— Понимать труднее, чем говорить. Но когда мы говорим, мы учимся себя понимать, а это уже что-то. Кстати, я слышал, будто, если ты бывала с Сюзанной, — кто такой Амвросий? Он будто бы наукой занимается?
— Амвросий, — девочка скорчила гримасу, изобразив многомыслие, — сдвинутые брови, надутые щеки и съежившиеся губы, — он... как это... теоретик — синтезатор, — вспомнила она и улыбнулась. — Он берет нечто и превращает в ничто.
— Не слабо! — одобрил Гранжан. — Серьезная работенка. Он сильно утомляется или теоретизирование только для ленивых?
Девочка пожала плечами, подобрала камешек, бросила поверх воды, проследив полет.
— Ты убила человека, — сказал Гранжан. — Тебе потом не было страшно?
— Психолог, — Алина бросила на него колючий взгляд. — Надеюсь, что не было страшно ни тогда, ни потом... У него изо рта пошла черная кровь прямо мне на руки. Потом от рук долго пахло кровью.
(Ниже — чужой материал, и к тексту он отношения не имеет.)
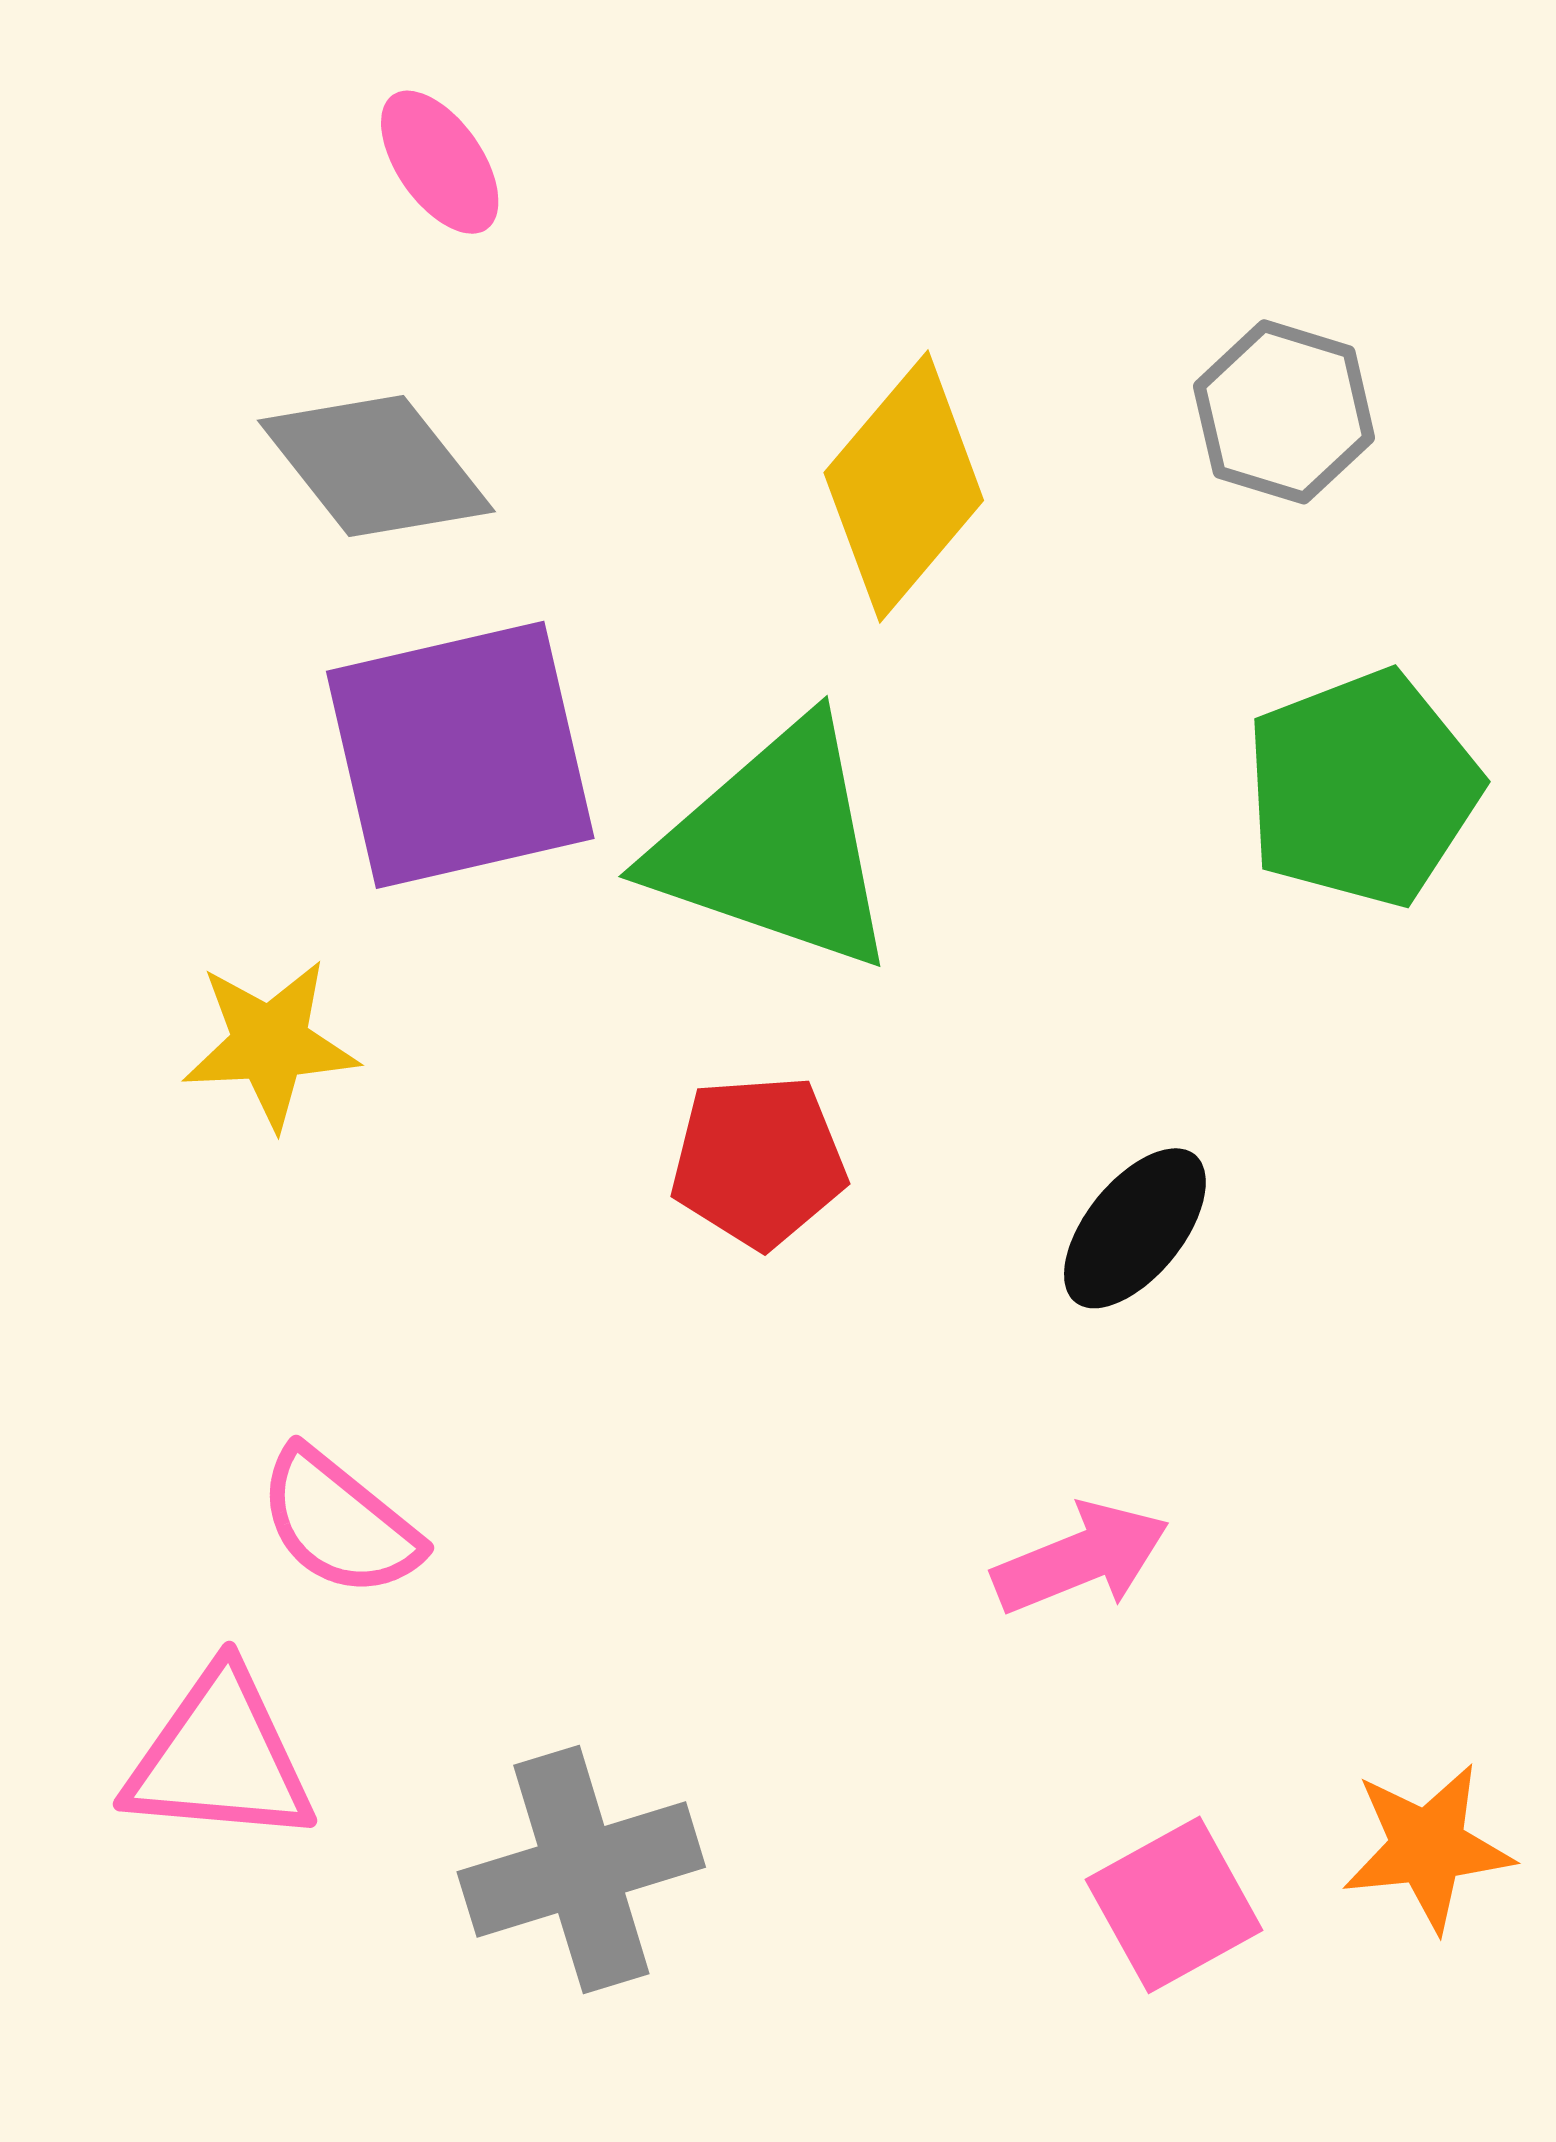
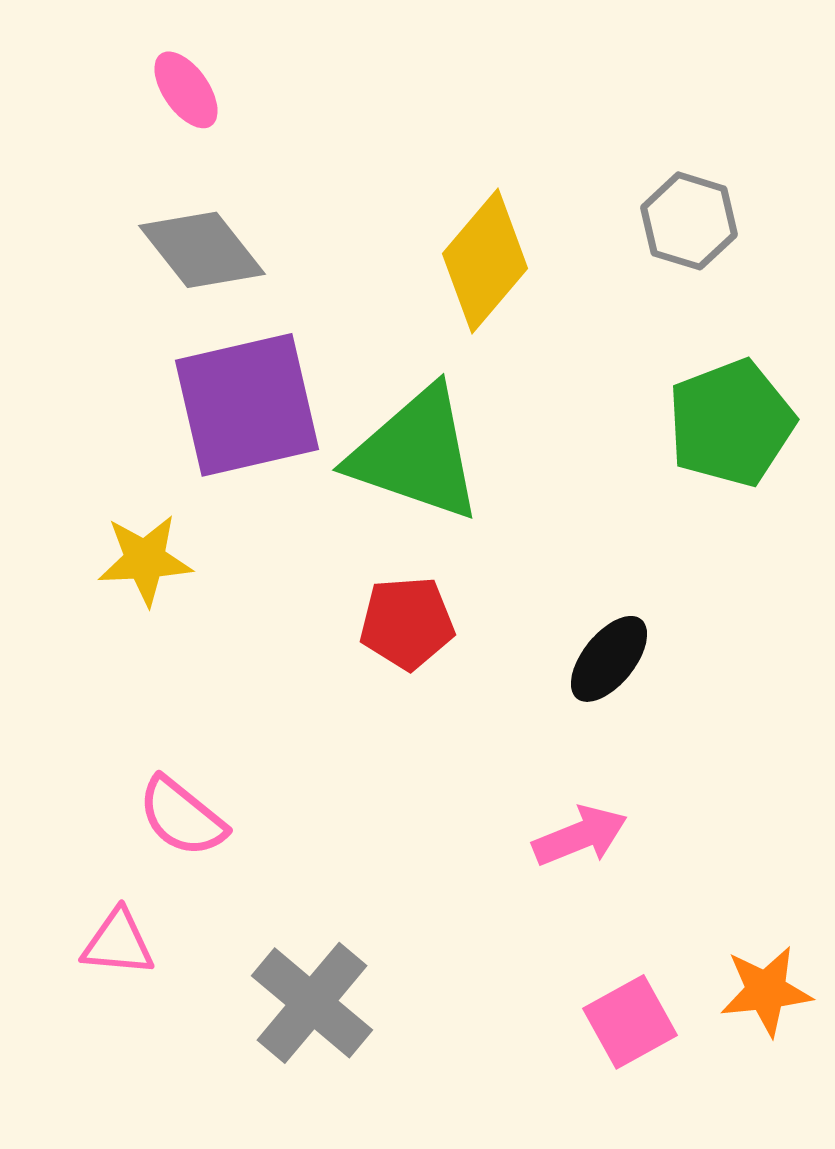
pink ellipse: (440, 162) -> (186, 90), moved
pink triangle: (220, 1758) -> (118, 943), size x0.7
gray cross: (581, 1869) -> (312, 1003), turned -33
Очень противно...
Город доживал третье свое столетие, разрушаясь в сердцевине и отпочковывая на стороны клочковатые пятна новостроек. Люди, десятилетиями служившие материалом непрерывного эксперимента по выращиванию новой исторической общности придурков, уже, казалось, не были способны ни к упорной деятельности мысли, ни к стойкому чувству отвержения данности и потому, как пессимисты, преувеличивали испуг беспокойства неприятности и недооценивали перспективу благих возможностей, которых, разумеется, было больше, чем вместимости времени и пространства. Новые городские власти, выплеск площадной демократии, еще не сподобились опыта народоправства, а старая власть, упыри идеологического омертвления, уже не могли ни вожжи поддергивать, ни петушком за дрожками, потому что все разносилось к едреней фене, распугивая брызгами народы и государства.
Город медленно и неотвратимо умирал, покинутый судьбоправным благословением и человеческим благоделанием, обнажал одну за другой метастазы разрушения, воздевая к серым небесам культяпы серых домов. Посредственность все еще навеки обладала осознанием своей единственной пошлой правоты, тенью истины, и влеклась контрастной чересполосицей дней и ночей к равнодушному будущему. Бытие правили те же деградировавшие жертвы истории, прежде не успевшие развернуться, разгуляться, сказать иногда «а не пошли бы все на...», и ныне, возвышенные внезапными переменами, упивались дозированной вольностью, — одни обирали безмолвствующих обывателей, другие впадали в откровенность эротики, третьи, самые дисциплинированные, большевики, пускались в тайную коммерцию как в последний шанс не утратить власти, и надо всем этим царил, кривляясь и корча благородные рожи, всероссийский вонючий блуд. Прежние проституирующие вожди спешно и без надежды на успех, но лишь бы восполнить тоску по порядку, раскрашивали принципы социального участия в дележе награбленного, новые же народоводцы приноравнивались к правилам проституирования, а праведники, обилием которых некогда славилась русская духовная обширность, терялись в безумствующей толпе, и голоса их не достигали ушей и сердец. И в этом празднике похорон мерещилась тайна, беременная ожиданием чуда. Маги, мистики, колдуны, астрологи, пророки, бесноватые, блаженные и слобоумные оказывались в чести и при деньгах, окунались в благоговейное страстное истерическое приятие публикой, ждавшей перехитрить, облапошить неотложный ход обыкновенной и до глупости простоватой жизни...
— Позвольте, Николай Порфирьевич, с вами не согласиться, — говорил Филолект, держа в руках раскрытый том Британской энциклопедии и всем своим видом, — осанкой, покашливанием, похмыкиванием, оглаживанием лысины, выпячиванием губ, — показывая преданность академической манере, — сия книга, — он потряс томом энциклопедии, — которую, я полагаю, и вы считаете вполне репрезентабельной в части дефиниций, предлагает иную форму и содержание, а также пространство применимости того понятия, о котором вы давеча говорили.
— Да полноте, Филолект Софронович, — отвечал Николай, откинувшись к спинке широкого кожаного дивана у окна и улыбаясь, отчего резкие морщины его лица меняли свою топографию от замкнутой чужести к ироническому покою, — полноте, нам ли спорить о ноуменах, когда сами явления выдают себя из тайны, столь сладостной обывателю, в тривиальность, столь ненавистную таланту, и становятся скучны даже не для анализа, а просто для систематизации...
В комнату вошла Лидия, толкая перед собою высокий сервировочный столик на мягком бесшумном ходу и оставила столик у дивана.